Neuroscience Letters. Jan, 2010 | Pubmed ID: 19969043
Hemiparesis, unilateral weakness or partial paralysis, is a common outcome following hemispherectomy in humans. We use the non-human primate as an invaluable translational model for our understanding of developmental plasticity in response to hemispherectomy. Three infant vervet monkeys (Chlorocebus sabeus) underwent hemispherectomy at a median age of 9 weeks and two additional monkeys at 48 months. Gross motor assessment was conducted in a large open field that contained a horizontal bar spanning the width of the cage.
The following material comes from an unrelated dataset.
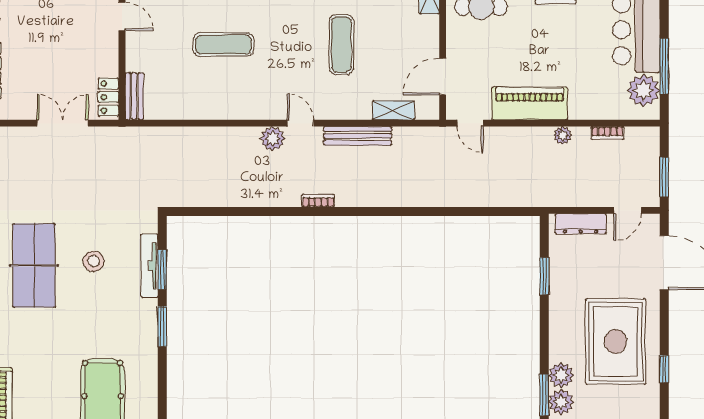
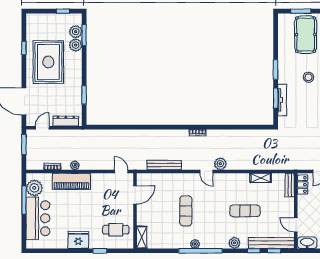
piano: (530, 103) -> (71, 181), moved
shelving: (393, 110) -> (261, 178), moved
bench: (358, 136) -> (164, 165), moved
stool: (94, 261) -> (308, 77), moved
Subjects were assessed yearly following surgery in infantile lesions for a period of 3 years. Adult-lesioned subjects were assessed 40 months following surgery. Shortly after surgery both infant and adult-lesioned subjects were unable to move the contralateral side of their body, but all subjects were able to walk within 6 months following surgery. At each time point the lower limb gait was normal in infant-lesioned subjects with no apparent limp or dragging, however the upper limb demonstrated significant impairment. Horizontal bar crossing was significantly impaired during the first 24 months following surgery. Adult-lesioned subjects also displayed upper limb movement impairments similar to infant-lesioned subjects. In addition the adult-lesioned subjects displayed a noticeable lower limb limp, which was not observed in the infant-lesioned group. Both groups at each time point showed a propensity for ipsiversive turning. The upper limb gait impairment and horizontal bar crossing of lesioned subjects are reminiscent of hemiparesis seen in hemisperectomized humans with the young-lesioned subjects showing a greater propensity for recovery.